Alter a table or source

To add or drop columns from a table or source, simply use the ALTER TABLE or ALTER SOURCE command. For example:

ALTER TABLE customers ADD COLUMN birth_date date;

ALTER SOURCE customers ADD COLUMN birth_date date;

The new column will be NULL for existing records.

Alter a materialized view

To alter a materialized view, you need to create a new materialized view and drop the existing one.

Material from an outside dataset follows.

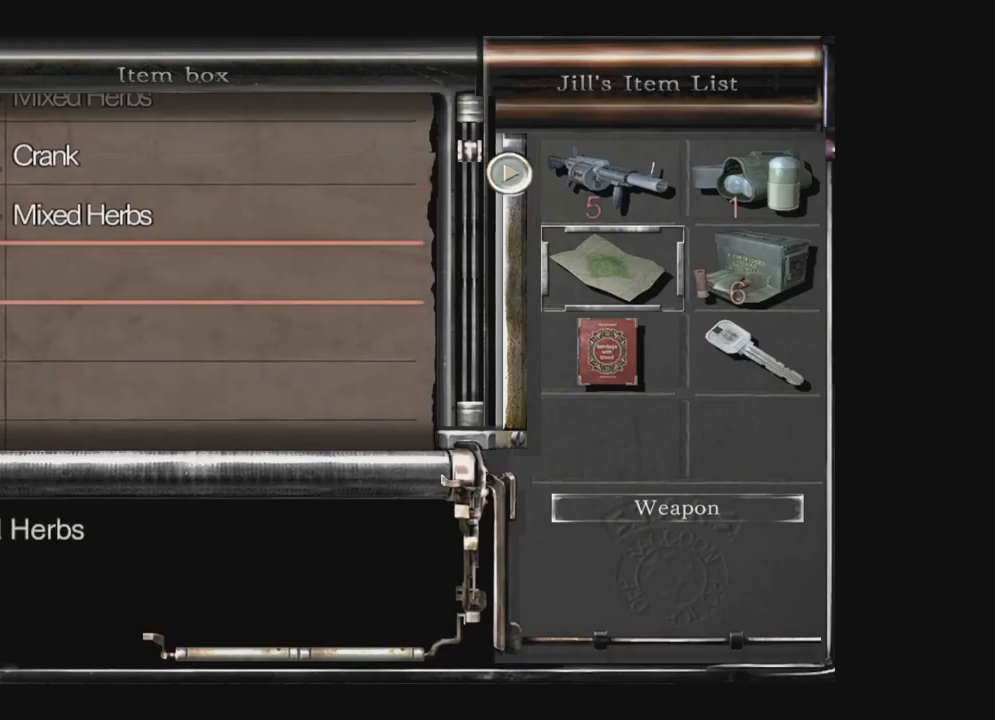
{"buttons": [], "left_stick": "center", "right_stick": "center", "events": [[100, "A", "down"], [233, "A", "up"], [400, "DPAD_RIGHT", "down"], [500, "DPAD_RIGHT", "up"]]}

For example, suppose we want to add a new column to the materialized view cust_sales:

CREATE MATERIALIZED VIEW cust_sales AS
    SELECT
        customer_id,
        SUM(total_price) AS sales_amount
    FROM orders
    GROUP BY customer_id;

Here we create a new materialized view cust_sales_new with the new column sales_count:

CREATE MATERIALIZED VIEW cust_sales_new AS
    SELECT
        customer_id,
        SUM(total_price) AS sales_amount,
        COUNT(*) AS sales_count -- The new column
    FROM orders
    GROUP BY customer_id;

After the new materialized view is created, we can drop the old materialized view cust_sales and rename cust_sales_new to cust_sales:

DROP MATERIALIZED VIEW cust_sales;
ALTER MATERIALIZED VIEW cust_sales_new RENAME TO cust_sales;

Alter a sink

To alter a sink, you will need to create a new sink and drop the old sink. Please check the example from the last section.

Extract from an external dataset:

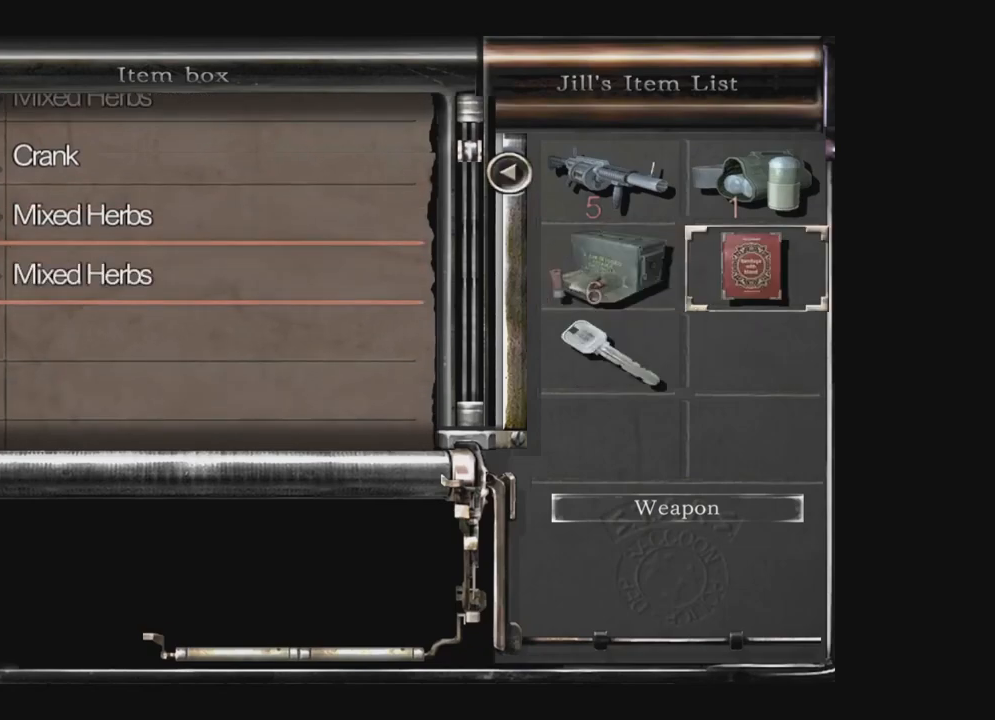
{"buttons": [], "left_stick": "center", "right_stick": "center", "events": [[300, "DPAD_LEFT", "down"], [400, "DPAD_LEFT", "up"]]}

If your sink is created based on a materialized view using the CREATE SINK ... FROM ... statement, you have the option to specify without_backfill = true to exclude existing data.

CREATE SINK ... FROM ... WITH (without_backfill = true).

Alter streaming jobs with dependencies

If other materialized views or sinks depend upon the modified materialized view, or if multiple materialized views or sinks with dependencies need updating simultaneously, similarly, create all the new ones and then drop all the old ones.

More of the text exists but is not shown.